| Christentum - Heilige | ||
(von hebrä. Jochanan Jahwe ist gnädig) Dieser gilt als Jünger Jesu und Verfasser des Johannes-Evangeliums sowie der Johannes-Apokalypse. Diese Anschauung gilt in der modernen Forschung allerdings für überholt, vielmehr seien es, soweit überhaupt historisch, drei verschiedene Personen. Im Folgenden bleibt es aber bei der volkstümlicheren Darstellung.
Seine Geburt in Betsaida am See Genezareth wird ins erste Jahrhundert datiert. Seine Eltern waren Zebedäus und die Salome, sein Bruder ist Jakobus der Ältere, wie er ein Mitglied des Zwölferkreises, dessen Kern sie mit dem Simon Petrus bildeten. Bevor sie zu Anhängern Jesu wurden arbeiteten sie als Fischer.
Bei der Kreuzigung Jesu soll dieser ihm die Sorge um dessen Mutter Maria anvertraut haben. Er beteiligte sich an der Leitung der nachösterlichen Gemeinde von Jerusalems und Samarias. Um 69 begab sich Johannes nach Ephesus und leitete von dort aus die Geschicke der von ihm begründeten christlichen Gemeinden. Das mißviel dem Kaiser Domitian, der den bereits greisen Johannes 95 festsetzen ließ, um ihn zu Tode zu marten.

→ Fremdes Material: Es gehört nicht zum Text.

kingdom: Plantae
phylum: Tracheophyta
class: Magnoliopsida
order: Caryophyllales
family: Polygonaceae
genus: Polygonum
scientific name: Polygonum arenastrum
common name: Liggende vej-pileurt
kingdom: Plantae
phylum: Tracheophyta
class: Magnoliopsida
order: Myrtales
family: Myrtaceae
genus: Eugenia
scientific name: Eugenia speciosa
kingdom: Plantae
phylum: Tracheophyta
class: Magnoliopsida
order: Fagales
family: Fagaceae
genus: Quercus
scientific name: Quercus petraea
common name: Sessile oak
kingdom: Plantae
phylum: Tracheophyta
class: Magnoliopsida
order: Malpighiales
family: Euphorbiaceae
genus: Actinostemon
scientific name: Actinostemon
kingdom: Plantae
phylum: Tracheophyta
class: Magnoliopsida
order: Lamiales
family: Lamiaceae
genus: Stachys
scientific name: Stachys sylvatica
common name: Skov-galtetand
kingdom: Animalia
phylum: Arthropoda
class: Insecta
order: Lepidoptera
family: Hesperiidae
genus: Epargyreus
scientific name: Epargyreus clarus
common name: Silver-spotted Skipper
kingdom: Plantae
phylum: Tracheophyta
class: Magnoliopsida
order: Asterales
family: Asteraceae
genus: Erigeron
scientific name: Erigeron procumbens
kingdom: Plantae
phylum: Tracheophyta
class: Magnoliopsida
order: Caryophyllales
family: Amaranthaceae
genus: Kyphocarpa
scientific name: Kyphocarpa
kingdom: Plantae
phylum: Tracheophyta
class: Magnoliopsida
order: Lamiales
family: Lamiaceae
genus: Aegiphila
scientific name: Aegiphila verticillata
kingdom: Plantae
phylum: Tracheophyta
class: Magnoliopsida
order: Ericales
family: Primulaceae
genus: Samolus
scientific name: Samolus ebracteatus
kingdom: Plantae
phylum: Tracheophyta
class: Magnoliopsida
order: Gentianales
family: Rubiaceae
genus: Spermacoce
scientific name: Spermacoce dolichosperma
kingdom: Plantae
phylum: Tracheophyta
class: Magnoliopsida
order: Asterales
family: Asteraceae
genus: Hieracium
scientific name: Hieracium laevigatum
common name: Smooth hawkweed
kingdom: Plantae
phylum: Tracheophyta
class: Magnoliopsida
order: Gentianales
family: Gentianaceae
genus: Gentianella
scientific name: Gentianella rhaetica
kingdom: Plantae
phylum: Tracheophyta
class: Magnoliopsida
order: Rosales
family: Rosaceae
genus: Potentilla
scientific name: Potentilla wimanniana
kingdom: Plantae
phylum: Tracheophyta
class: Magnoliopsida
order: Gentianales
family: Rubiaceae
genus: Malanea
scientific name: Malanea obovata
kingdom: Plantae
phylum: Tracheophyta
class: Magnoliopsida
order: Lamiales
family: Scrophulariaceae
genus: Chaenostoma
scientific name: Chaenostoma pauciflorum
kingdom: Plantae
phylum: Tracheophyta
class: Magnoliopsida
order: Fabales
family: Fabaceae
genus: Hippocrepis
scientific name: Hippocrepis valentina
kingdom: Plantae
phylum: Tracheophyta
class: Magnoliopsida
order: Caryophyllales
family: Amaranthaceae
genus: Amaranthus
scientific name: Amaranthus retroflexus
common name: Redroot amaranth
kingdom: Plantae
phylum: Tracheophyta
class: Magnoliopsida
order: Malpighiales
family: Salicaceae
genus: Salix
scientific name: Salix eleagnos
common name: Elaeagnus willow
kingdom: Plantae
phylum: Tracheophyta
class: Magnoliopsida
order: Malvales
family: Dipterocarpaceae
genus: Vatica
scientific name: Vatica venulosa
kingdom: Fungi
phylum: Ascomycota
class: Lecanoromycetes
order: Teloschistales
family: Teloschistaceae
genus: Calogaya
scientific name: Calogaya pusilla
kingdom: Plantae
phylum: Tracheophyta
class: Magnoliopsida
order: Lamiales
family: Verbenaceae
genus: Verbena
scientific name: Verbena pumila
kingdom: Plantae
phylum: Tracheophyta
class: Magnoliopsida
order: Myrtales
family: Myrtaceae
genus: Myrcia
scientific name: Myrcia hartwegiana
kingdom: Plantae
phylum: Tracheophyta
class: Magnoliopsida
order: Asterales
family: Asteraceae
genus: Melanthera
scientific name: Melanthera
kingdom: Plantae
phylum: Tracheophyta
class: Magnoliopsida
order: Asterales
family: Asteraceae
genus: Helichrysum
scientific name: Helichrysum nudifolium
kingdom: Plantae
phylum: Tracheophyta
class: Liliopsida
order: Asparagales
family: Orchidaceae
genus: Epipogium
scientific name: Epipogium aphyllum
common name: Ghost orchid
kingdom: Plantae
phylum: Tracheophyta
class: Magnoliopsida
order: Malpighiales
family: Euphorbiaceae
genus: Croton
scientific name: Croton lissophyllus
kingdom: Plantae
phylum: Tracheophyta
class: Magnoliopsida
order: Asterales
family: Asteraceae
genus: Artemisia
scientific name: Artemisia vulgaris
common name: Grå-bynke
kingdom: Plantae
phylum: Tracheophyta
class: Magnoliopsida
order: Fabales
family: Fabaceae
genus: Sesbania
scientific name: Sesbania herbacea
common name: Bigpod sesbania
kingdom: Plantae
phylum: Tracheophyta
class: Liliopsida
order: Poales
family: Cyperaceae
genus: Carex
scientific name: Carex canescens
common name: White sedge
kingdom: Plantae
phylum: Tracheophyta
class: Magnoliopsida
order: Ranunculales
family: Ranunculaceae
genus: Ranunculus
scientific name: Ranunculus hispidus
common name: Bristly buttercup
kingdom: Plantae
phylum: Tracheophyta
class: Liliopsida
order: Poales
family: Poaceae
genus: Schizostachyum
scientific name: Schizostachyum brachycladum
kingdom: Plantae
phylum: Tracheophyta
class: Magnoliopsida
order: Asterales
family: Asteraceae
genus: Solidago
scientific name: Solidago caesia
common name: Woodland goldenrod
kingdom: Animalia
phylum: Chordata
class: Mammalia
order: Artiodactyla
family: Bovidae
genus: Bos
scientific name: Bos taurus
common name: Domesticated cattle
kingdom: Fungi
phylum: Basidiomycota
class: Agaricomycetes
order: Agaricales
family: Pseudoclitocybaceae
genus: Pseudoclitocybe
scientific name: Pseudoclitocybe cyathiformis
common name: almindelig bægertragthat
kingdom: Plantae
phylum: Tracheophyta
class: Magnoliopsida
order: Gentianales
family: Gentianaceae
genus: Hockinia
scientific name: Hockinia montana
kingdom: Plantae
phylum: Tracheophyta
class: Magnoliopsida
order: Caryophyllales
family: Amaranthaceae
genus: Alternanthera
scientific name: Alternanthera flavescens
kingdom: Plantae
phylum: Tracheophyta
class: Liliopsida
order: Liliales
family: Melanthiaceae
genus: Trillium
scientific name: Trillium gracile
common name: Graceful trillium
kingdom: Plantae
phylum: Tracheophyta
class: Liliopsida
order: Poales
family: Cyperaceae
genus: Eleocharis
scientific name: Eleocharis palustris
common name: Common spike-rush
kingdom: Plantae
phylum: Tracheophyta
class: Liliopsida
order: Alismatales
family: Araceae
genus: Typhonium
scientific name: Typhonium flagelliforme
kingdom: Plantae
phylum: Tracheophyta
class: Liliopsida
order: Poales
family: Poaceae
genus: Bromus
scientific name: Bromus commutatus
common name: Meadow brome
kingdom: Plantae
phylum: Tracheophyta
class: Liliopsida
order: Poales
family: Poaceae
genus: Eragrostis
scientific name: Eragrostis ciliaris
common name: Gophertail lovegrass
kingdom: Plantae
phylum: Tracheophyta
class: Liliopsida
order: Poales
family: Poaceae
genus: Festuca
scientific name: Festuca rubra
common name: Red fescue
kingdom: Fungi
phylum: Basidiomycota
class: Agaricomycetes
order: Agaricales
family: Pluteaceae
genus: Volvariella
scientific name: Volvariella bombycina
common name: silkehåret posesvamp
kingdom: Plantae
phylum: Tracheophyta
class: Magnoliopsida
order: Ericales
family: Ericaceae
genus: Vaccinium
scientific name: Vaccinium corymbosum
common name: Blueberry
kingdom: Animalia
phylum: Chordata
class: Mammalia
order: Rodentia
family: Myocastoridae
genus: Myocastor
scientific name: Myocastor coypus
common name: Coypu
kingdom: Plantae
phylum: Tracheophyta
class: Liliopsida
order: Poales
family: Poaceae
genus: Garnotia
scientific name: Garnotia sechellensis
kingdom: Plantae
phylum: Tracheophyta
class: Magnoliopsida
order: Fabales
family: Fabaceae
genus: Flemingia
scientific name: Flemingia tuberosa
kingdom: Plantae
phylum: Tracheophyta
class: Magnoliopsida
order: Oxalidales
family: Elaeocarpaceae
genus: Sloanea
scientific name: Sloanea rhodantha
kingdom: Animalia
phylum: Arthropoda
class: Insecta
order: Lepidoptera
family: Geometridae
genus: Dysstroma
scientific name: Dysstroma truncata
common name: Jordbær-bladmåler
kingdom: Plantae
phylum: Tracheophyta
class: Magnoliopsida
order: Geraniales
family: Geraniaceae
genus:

Johannes überlebte aber die Folterungen, unter anderem wurde er in siedendem Öl gesotten. Dieses wunderte den Kaiser so sehr, daß er sich nicht weiter getraute, Johannes nach dem Leben zu trachten und verbannte ihn statt dessen auf die Insel Patmos (kleinasiatische Ägäis).
Dort in der Verbannung verfasste er die Apokalypse und kehrte nach dem Tod seines Peinigers nach Ephesus zurück, wo er, bereits hochbetagt, sein Evangelium verfasste. Dort verstarb er und über seinem Grab wurde ~200 die Johanneskirche errichtet.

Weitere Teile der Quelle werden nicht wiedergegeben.